(DATA EXTRACTS begins)

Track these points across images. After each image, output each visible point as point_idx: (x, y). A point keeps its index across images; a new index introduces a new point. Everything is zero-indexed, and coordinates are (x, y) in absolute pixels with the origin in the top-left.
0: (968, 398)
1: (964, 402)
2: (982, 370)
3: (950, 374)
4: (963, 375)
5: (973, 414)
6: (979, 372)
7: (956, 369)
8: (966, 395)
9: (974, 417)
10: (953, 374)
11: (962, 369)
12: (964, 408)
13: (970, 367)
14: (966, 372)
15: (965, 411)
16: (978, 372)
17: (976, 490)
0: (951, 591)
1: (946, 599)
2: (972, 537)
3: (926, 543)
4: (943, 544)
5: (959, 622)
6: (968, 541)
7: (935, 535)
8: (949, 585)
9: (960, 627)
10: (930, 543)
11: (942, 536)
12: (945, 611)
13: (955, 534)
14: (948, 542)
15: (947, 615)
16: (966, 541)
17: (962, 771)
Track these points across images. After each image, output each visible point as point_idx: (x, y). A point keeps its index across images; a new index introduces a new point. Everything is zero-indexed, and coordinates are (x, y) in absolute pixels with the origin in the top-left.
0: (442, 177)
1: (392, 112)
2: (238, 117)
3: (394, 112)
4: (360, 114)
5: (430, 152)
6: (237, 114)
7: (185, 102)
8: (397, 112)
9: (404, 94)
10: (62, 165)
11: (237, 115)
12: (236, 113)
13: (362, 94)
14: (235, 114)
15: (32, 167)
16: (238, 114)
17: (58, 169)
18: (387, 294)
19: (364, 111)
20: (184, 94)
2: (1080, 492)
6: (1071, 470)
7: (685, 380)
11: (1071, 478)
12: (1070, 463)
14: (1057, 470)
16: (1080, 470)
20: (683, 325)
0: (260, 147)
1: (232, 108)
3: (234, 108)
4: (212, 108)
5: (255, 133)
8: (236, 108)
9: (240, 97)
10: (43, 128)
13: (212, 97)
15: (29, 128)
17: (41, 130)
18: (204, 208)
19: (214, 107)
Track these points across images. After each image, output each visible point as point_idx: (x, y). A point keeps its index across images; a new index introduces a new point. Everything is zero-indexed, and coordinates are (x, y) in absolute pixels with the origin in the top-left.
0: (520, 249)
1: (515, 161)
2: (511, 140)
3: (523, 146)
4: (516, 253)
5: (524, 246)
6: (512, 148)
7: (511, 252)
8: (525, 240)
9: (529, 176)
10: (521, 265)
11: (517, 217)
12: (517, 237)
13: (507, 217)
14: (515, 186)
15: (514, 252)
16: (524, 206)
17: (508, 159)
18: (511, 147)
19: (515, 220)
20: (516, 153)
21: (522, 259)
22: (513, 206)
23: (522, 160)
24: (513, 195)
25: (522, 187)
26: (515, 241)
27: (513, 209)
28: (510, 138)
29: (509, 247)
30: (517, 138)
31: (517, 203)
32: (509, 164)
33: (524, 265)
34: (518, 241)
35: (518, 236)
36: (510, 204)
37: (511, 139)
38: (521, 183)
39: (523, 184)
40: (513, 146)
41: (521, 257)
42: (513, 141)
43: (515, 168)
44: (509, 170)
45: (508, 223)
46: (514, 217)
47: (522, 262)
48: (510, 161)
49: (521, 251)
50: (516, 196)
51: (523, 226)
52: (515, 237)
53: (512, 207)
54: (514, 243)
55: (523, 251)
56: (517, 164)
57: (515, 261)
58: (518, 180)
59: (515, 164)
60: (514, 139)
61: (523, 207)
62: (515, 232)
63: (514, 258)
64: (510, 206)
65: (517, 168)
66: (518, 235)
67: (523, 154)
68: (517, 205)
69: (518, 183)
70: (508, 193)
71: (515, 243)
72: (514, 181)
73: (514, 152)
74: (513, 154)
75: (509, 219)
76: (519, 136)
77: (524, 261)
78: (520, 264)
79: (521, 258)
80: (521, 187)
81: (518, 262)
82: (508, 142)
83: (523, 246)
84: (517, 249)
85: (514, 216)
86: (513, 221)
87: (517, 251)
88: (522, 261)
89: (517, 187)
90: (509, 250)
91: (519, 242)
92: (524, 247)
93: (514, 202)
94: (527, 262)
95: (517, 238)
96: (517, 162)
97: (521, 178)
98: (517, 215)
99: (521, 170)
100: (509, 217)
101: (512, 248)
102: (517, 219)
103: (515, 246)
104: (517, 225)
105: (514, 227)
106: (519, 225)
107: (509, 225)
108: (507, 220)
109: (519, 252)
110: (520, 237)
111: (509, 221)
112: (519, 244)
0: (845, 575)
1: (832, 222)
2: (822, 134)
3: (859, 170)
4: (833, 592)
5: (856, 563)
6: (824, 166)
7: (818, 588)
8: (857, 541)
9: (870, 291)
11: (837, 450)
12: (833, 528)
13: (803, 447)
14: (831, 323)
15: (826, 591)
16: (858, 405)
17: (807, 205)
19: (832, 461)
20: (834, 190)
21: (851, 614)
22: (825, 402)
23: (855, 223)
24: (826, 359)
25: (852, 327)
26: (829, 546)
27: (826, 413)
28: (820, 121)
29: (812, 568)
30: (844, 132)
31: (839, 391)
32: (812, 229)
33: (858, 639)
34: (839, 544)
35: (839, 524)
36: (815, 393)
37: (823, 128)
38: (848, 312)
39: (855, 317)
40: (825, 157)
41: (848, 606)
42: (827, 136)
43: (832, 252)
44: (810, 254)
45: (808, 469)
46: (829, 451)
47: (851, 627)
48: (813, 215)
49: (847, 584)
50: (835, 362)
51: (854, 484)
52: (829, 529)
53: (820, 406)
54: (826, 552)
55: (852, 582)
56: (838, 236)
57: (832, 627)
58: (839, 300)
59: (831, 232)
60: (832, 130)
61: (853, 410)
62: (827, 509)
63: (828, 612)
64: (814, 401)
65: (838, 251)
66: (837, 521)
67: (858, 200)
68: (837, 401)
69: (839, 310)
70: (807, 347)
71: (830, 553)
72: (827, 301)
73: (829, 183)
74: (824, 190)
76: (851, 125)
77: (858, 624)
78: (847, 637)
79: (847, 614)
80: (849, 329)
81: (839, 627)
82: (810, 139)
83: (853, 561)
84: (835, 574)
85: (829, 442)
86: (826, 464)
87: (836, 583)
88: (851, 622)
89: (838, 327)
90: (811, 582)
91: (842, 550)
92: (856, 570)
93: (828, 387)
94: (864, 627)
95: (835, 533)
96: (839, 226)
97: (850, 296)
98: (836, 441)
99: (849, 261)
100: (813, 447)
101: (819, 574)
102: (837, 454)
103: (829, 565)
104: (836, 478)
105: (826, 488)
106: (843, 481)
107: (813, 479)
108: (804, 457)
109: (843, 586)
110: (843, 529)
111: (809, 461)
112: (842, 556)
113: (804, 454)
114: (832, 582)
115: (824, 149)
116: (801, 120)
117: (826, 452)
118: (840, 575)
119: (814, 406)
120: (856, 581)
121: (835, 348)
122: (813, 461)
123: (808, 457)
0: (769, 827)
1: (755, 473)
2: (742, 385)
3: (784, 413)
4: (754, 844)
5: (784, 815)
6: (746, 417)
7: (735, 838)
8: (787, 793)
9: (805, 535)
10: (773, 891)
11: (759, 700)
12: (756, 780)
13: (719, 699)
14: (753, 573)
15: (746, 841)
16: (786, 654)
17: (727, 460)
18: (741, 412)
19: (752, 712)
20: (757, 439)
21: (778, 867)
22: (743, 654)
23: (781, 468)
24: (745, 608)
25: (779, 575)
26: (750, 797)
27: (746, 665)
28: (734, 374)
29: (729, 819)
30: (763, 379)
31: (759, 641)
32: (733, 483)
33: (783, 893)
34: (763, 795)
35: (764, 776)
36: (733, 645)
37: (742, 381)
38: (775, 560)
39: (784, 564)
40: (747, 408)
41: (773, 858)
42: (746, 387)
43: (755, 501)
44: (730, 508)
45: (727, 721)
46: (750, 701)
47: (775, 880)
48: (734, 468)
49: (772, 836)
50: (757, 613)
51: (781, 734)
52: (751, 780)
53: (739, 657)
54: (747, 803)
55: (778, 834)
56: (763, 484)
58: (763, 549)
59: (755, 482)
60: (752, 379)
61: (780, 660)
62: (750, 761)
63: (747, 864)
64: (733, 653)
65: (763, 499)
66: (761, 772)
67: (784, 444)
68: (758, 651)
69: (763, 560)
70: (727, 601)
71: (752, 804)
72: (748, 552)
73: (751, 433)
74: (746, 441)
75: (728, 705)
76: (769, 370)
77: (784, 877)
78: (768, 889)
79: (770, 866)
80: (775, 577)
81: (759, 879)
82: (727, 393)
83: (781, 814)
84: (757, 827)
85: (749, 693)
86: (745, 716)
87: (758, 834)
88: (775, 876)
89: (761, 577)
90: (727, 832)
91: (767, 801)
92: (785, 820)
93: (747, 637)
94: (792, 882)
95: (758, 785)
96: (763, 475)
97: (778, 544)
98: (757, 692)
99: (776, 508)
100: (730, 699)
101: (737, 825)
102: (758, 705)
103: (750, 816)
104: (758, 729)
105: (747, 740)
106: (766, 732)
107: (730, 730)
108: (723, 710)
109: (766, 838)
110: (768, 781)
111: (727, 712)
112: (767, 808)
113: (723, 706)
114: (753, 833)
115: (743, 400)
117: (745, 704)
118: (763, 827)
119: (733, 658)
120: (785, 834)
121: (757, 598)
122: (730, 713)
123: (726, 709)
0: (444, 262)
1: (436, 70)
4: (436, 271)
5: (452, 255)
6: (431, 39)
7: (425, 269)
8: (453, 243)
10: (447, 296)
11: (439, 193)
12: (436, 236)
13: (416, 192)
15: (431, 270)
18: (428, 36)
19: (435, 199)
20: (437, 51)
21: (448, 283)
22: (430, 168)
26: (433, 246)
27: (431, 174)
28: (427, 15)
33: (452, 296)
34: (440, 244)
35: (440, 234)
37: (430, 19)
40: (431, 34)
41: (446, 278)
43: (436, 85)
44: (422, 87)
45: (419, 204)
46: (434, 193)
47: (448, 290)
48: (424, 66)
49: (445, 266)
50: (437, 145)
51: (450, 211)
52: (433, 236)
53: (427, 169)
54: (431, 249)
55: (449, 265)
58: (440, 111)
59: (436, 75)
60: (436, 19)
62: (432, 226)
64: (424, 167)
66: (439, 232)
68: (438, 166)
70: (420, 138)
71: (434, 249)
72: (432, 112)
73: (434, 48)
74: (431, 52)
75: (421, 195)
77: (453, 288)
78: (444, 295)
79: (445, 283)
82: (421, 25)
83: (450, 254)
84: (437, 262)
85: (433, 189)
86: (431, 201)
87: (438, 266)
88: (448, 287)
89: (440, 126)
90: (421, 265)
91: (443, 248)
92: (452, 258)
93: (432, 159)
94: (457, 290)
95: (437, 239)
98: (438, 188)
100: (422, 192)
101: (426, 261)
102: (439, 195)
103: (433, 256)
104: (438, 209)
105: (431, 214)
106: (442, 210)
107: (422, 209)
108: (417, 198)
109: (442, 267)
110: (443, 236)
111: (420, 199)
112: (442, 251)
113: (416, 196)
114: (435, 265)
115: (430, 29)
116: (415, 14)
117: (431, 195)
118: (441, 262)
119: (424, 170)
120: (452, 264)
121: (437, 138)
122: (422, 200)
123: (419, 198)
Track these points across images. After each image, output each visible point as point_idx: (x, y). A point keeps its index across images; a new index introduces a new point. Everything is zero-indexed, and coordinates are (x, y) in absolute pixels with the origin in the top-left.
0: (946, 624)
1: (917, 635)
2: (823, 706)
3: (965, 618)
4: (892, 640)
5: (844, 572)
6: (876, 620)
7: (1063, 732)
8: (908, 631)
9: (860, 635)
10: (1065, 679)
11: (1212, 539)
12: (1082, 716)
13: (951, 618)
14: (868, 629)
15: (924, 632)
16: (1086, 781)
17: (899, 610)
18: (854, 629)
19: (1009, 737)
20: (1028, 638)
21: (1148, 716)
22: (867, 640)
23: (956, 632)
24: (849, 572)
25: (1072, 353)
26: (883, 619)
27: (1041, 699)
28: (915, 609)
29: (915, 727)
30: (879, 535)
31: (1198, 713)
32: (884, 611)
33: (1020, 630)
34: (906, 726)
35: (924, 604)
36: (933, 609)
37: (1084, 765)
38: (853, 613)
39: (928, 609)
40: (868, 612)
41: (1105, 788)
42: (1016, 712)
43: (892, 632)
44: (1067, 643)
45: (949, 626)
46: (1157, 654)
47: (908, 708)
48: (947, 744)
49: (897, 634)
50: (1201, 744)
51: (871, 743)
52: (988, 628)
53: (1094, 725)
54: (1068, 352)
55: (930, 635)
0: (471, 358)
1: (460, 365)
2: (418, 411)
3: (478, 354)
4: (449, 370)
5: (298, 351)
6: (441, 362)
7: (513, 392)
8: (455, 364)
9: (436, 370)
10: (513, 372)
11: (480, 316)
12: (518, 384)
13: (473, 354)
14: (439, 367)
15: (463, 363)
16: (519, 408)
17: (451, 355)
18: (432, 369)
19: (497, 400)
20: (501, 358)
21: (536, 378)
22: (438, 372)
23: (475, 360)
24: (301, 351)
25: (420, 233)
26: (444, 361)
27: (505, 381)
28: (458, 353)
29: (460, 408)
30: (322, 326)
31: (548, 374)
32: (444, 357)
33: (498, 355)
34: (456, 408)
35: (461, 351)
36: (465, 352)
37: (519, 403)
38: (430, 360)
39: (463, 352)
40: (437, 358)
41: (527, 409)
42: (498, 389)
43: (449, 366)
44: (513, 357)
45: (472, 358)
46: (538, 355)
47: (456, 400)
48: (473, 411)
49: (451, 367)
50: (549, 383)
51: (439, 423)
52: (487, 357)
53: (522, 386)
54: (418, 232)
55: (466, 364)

(DATA EXTRACTS ends)

Please reproduce the lines above, from the first one through the line containing "17: (962, 771)", and output nothing beyond them. Swap in "0-indexed" wherever "zero-indexed" appears, with everything else kept the same.

* **ANSWER FOR THIS EXERCISE**
Track these points across images. After each image, output each visible point as point_idx: (x, y). A point keeps its index across images; a new index introduces a new point. Everything is 0-indexed, and coordinates are (x, y) in absolute pixels with the origin in the top-left.
0: (968, 398)
1: (964, 402)
2: (982, 370)
3: (950, 374)
4: (963, 375)
5: (973, 414)
6: (979, 372)
7: (956, 369)
8: (966, 395)
9: (974, 417)
10: (953, 374)
11: (962, 369)
12: (964, 408)
13: (970, 367)
14: (966, 372)
15: (965, 411)
16: (978, 372)
17: (976, 490)
0: (951, 591)
1: (946, 599)
2: (972, 537)
3: (926, 543)
4: (943, 544)
5: (959, 622)
6: (968, 541)
7: (935, 535)
8: (949, 585)
9: (960, 627)
10: (930, 543)
11: (942, 536)
12: (945, 611)
13: (955, 534)
14: (948, 542)
15: (947, 615)
16: (966, 541)
17: (962, 771)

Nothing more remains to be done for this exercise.